First, the DOL published “Best Practices” guidance. It initially notes that “EBSA has undertaken a nationwide compliance initiative to help retirement plans focus on practices to maintain complete and accurate census information, communicate with participants and beneficiaries about their eligibility for benefits, and implement effective policies and procedures to locate missing participants and beneficiaries. This document outlines best practices that the fiduciaries of defined benefit and defined contribution plans, such as 401(k) plans, can follow to ensure that plan participants and beneficiaries receive promised benefits when they reach retirement age.”
 
This guidance then lists several “red flags” that often indicate that a plan has a missing participants issue. One example is when there is “more than a small number of missing or nonresponsive participants.” (This guidance does not define the term “small number.”) As another example, a plan sponsor might lack proper policies and procedures for handling mail returned and marked “return to sender,” “wrong address,” “addressee unknown,” or otherwise, as well as for handling uncashed checks.
 
The DOL then provides many examples of best practices to help avoid and address this issue, under the following categories:

  • Maintaining accurate census information for the plan’s participant population;
  • Implementing effective communication strategies;
  • Missing participant searches; and
  • Documenting procedures and actions.

Second, the DOL released Field Assistance Bulletin No. 2021-01 (the “FAB”). The FAB announces a temporary enforcement policy for terminating defined contribution plans’ use of the Pension Benefit Guaranty Corporation’s (the “PBGC”) expanded Missing Participants Program. Under that program, established on December 22, 2017, the PBGC holds retirement benefits for missing participants and beneficiaries in most terminated defined contribution plans and helps those participants and beneficiaries find and receive their plan benefits.

The FAB notes that the COVID-19 pandemic may cause disruption of recordkeeping and search activities of employers.
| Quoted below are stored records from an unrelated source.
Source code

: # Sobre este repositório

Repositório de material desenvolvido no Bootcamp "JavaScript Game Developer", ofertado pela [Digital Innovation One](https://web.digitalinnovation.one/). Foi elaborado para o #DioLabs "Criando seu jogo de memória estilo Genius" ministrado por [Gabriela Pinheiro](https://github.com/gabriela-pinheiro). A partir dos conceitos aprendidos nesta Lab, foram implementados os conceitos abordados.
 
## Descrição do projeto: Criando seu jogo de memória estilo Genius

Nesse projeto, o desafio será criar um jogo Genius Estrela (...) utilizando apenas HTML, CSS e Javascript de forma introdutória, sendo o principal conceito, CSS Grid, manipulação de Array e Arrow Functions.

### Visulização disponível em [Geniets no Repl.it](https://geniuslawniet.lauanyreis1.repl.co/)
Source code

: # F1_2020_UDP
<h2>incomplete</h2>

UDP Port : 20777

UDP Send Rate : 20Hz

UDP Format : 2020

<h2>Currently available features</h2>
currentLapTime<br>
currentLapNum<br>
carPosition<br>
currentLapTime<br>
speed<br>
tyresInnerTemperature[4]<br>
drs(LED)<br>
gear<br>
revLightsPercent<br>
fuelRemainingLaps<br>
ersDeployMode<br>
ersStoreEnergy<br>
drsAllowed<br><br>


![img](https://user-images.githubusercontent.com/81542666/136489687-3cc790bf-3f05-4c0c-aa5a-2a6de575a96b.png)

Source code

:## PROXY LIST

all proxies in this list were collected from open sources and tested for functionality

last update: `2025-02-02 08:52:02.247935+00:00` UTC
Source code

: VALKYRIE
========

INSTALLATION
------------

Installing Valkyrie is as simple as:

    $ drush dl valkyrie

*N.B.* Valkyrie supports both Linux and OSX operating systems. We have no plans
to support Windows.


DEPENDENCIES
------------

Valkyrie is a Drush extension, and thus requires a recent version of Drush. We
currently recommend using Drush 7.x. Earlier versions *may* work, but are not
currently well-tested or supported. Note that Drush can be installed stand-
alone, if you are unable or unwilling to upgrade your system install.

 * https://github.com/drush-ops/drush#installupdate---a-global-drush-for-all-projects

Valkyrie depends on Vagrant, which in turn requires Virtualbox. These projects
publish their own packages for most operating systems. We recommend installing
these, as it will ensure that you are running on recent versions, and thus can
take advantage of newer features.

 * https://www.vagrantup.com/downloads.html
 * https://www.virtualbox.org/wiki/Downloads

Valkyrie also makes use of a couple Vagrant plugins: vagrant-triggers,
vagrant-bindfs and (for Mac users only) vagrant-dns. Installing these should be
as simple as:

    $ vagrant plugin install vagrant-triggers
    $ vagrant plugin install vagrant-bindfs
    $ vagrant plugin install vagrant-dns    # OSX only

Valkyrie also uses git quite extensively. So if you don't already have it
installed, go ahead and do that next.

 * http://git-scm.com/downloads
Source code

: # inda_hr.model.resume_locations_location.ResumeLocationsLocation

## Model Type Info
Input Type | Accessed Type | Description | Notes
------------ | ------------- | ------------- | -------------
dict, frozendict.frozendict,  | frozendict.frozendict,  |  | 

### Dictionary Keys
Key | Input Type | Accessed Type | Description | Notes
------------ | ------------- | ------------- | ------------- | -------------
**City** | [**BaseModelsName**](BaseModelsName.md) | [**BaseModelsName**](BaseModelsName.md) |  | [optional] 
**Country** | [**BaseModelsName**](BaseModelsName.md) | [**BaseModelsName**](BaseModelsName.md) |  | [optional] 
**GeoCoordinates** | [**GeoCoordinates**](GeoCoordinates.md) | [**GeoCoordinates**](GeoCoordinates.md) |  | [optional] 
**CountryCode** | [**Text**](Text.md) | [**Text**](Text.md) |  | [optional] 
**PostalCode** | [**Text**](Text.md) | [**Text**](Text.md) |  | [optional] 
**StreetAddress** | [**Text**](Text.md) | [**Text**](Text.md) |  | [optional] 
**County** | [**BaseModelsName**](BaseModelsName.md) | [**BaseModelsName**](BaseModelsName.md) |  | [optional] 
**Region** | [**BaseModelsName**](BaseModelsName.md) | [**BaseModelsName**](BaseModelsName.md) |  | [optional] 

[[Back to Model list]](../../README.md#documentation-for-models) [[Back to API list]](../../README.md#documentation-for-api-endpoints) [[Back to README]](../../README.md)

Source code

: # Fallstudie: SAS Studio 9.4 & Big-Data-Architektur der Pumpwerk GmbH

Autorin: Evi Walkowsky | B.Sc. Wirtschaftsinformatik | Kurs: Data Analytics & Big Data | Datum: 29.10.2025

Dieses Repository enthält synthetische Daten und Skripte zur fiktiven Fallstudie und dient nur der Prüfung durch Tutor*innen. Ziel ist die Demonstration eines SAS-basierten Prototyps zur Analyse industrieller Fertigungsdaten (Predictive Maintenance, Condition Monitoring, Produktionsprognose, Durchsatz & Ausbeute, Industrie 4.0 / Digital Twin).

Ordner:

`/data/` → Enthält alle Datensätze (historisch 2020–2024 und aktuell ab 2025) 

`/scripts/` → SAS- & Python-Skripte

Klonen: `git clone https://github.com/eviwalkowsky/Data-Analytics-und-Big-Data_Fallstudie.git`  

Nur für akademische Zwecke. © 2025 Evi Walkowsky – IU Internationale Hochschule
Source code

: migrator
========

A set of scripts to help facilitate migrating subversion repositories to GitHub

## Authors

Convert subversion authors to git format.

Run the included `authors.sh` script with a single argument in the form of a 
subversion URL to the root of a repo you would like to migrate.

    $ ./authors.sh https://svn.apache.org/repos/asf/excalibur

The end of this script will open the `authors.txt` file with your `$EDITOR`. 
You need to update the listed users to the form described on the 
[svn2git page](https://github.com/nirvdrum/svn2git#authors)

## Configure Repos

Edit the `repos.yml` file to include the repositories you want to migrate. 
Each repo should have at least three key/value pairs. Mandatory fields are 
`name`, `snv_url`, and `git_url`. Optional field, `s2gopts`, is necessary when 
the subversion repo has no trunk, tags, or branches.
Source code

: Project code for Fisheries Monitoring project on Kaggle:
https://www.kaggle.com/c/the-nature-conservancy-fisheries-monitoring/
Given that the disruption could result in large numbers of workers losing contact with their former employers and plans, the FAB states that “it is even more important in the wake of the pandemic to facilitate the transfer of missing participants’ account balances to the PBGC upon the termination or abandonment of an individual account plan and, thereby, increase the likelihood that missing participants can locate and access their benefits.”

Under the FAB’s temporary enforcement policy, the DOL will not pursue ERISA violations against terminating defined contribution plans’ fiduciaries in connection with the transfer of a missing or non-responsive participant’s or beneficiary’s account balance to the PBGC rather than to an IRA, certain bank accounts, or to a state unclaimed property fund, if the plan fiduciary has acted in accordance with a good faith, reasonable interpretation of ERISA. However, the FAB does not absolve fiduciaries of their duty to search diligently for missing participants and beneficiaries before the transfer of their account balances to the PBGC, or fiduciaries’ duty to maintain accurate plan records.

Third, the DOL issued Compliance Assistance Release 2021-01 (the “Release”). The Release explains that the reason for this guidance is “to ensure consistent investigative processes and case-closing practices among the Employee Benefits Security Administration’s Regional Offices conducting Terminated Vested Participants Project (TVPP) audits and to facilitate voluntary compliance efforts by plan fiduciaries” in defined benefit plans. The DOL’s TVPP audits seek to ensure that those plans (1) maintain adequate census and other records necessary to determine participants’ and beneficiaries’ benefits under the plan; (2) have appropriate procedures for advising participants with vested benefits of their eligibility to apply for benefits; and (3) implement appropriate search procedures for terminated participants and beneficiaries for whom they have incorrect or incomplete information.

The Release provides examples of documents the DOL requests during its TVPP audits (e.g., plan documents, summary plan descriptions, and participant census records). The Release then provides examples of issues for which the DOL looks during those audits, such as systemic errors in plan recordkeeping and administration and inadequate procedures for identifying and locating missing participants and beneficiaries. The Release concludes by explaining the process whereby the DOL notifies plan sponsors of issues discovered during a TVPP audit.